[Task inputs Boundary: Start]

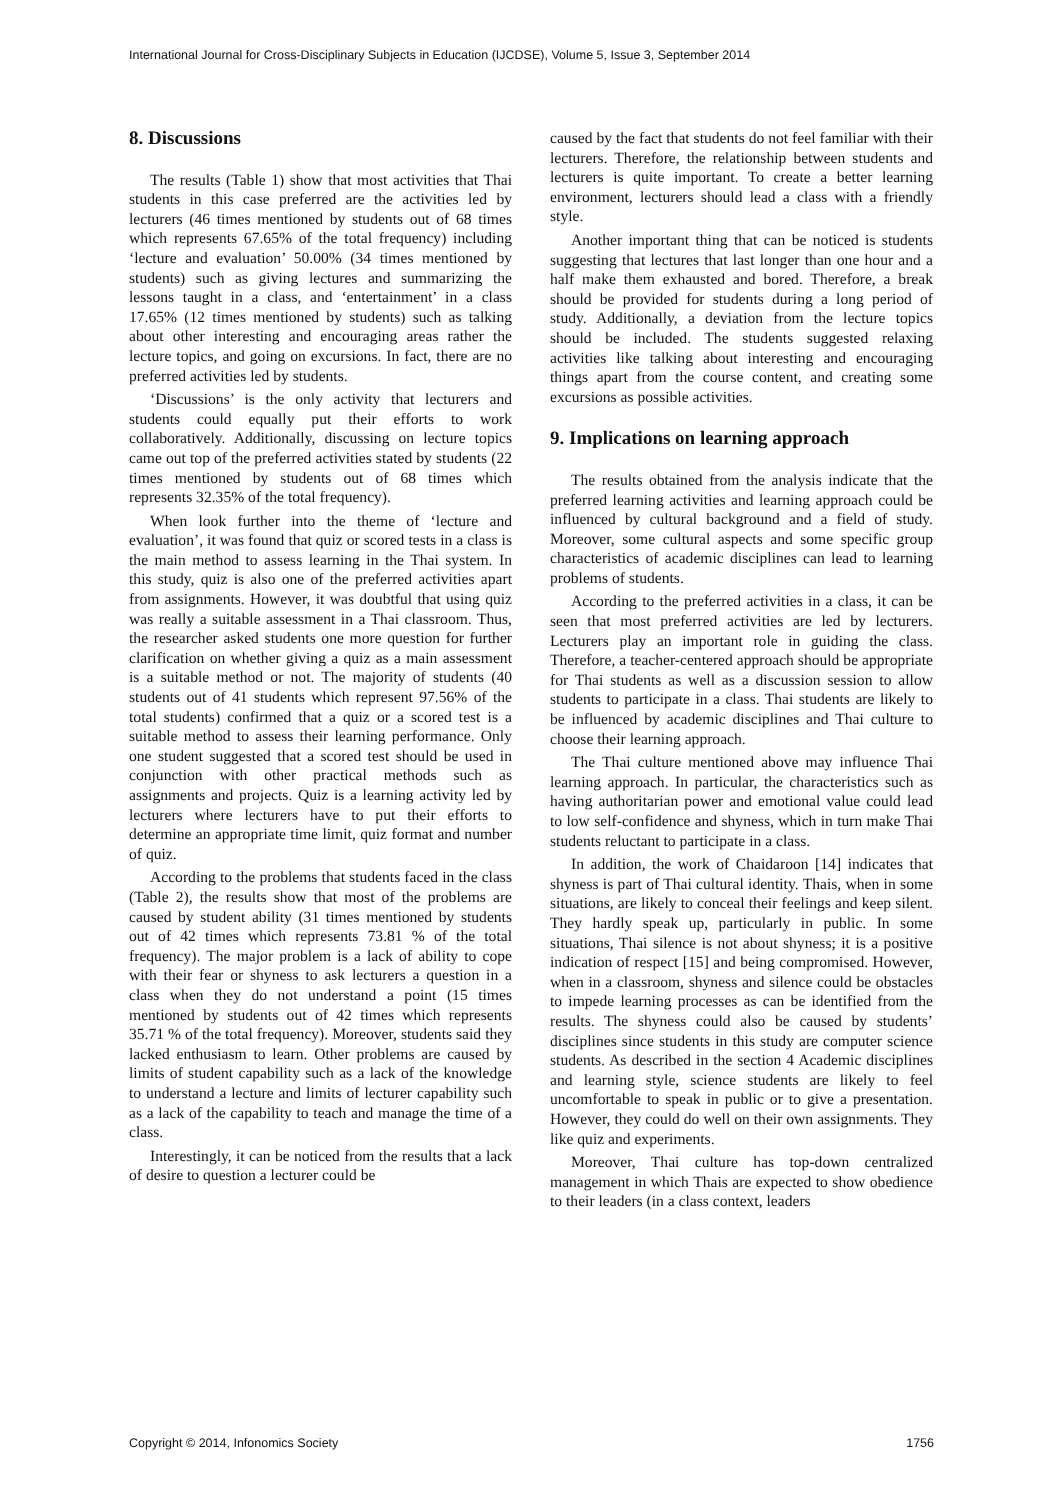International Journal for Cross-Disciplinary Subjects in Education (IJCDSE), Volume 5, Issue 3, September 2014
8. Discussions
The results (Table 1) show that most activities that Thai students in this case preferred are the activities led by lecturers (46 times mentioned by students out of 68 times which represents 67.65% of the total frequency) including ‘lecture and evaluation’ 50.00% (34 times mentioned by students) such as giving lectures and summarizing the lessons taught in a class, and ‘entertainment’ in a class 17.65% (12 times mentioned by students) such as talking about other interesting and encouraging areas rather the lecture topics, and going on excursions. In fact, there are no preferred activities led by students.
‘Discussions’ is the only activity that lecturers and students could equally put their efforts to work collaboratively. Additionally, discussing on lecture topics came out top of the preferred activities stated by students (22 times mentioned by students out of 68 times which represents 32.35% of the total frequency).
When look further into the theme of ‘lecture and evaluation’, it was found that quiz or scored tests in a class is the main method to assess learning in the Thai system. In this study, quiz is also one of the preferred activities apart from assignments. However, it was doubtful that using quiz was really a suitable assessment in a Thai classroom. Thus, the researcher asked students one more question for further clarification on whether giving a quiz as a main assessment is a suitable method or not. The majority of students (40 students out of 41 students which represent 97.56% of the total students) confirmed that a quiz or a scored test is a suitable method to assess their learning performance. Only one student suggested that a scored test should be used in conjunction with other practical methods such as assignments and projects. Quiz is a learning activity led by lecturers where lecturers have to put their efforts to determine an appropriate time limit, quiz format and number of quiz.
According to the problems that students faced in the class (Table 2), the results show that most of the problems are caused by student ability (31 times mentioned by students out of 42 times which represents 73.81 % of the total frequency). The major problem is a lack of ability to cope with their fear or shyness to ask lecturers a question in a class when they do not understand a point (15 times mentioned by students out of 42 times which represents 35.71 % of the total frequency). Moreover, students said they lacked enthusiasm to learn. Other problems are caused by limits of student capability such as a lack of the knowledge to understand a lecture and limits of lecturer capability such as a lack of the capability to teach and manage the time of a class.
Interestingly, it can be noticed from the results that a lack of desire to question a lecturer could be
caused by the fact that students do not feel familiar with their lecturers. Therefore, the relationship between students and lecturers is quite important. To create a better learning environment, lecturers should lead a class with a friendly style.
Another important thing that can be noticed is students suggesting that lectures that last longer than one hour and a half make them exhausted and bored. Therefore, a break should be provided for students during a long period of study. Additionally, a deviation from the lecture topics should be included. The students suggested relaxing activities like talking about interesting and encouraging things apart from the course content, and creating some excursions as possible activities.
9. Implications on learning approach
The results obtained from the analysis indicate that the preferred learning activities and learning approach could be influenced by cultural background and a field of study. Moreover, some cultural aspects and some specific group characteristics of academic disciplines can lead to learning problems of students.
According to the preferred activities in a class, it can be seen that most preferred activities are led by lecturers. Lecturers play an important role in guiding the class. Therefore, a teacher-centered approach should be appropriate for Thai students as well as a discussion session to allow students to participate in a class. Thai students are likely to be influenced by academic disciplines and Thai culture to choose their learning approach.
The Thai culture mentioned above may influence Thai learning approach. In particular, the characteristics such as having authoritarian power and emotional value could lead to low self-confidence and shyness, which in turn make Thai students reluctant to participate in a class.
In addition, the work of Chaidaroon [14] indicates that shyness is part of Thai cultural identity. Thais, when in some situations, are likely to conceal their feelings and keep silent. They hardly speak up, particularly in public. In some situations, Thai silence is not about shyness; it is a positive indication of respect [15] and being compromised. However, when in a classroom, shyness and silence could be obstacles to impede learning processes as can be identified from the results. The shyness could also be caused by students’ disciplines since students in this study are computer science students. As described in the section 4 Academic disciplines and learning style, science students are likely to feel uncomfortable to speak in public or to give a presentation. However, they could do well on their own assignments. They like quiz and experiments.
Moreover, Thai culture has top-down centralized management in which Thais are expected to show obedience to their leaders (in a class context, leaders
Copyright © 2014, Infonomics Society 1756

[Task inputs Boundary: End]

**Try it**
Check the records above and copy each line that has the string "noticed".

**Task response**
Interestingly, it can be noticed from the results that a lack of desire to question a lecturer could be
Another important thing that can be noticed is students suggesting that lectures that last longer than one hour and a half make them exhausted and bored. Therefore, a break should be provided for students during a long period of study. Additionally, a deviation from the lecture topics should be included. The students suggested relaxing activities like talking about interesting and encouraging things apart from the course content, and creating some excursions as possible activities.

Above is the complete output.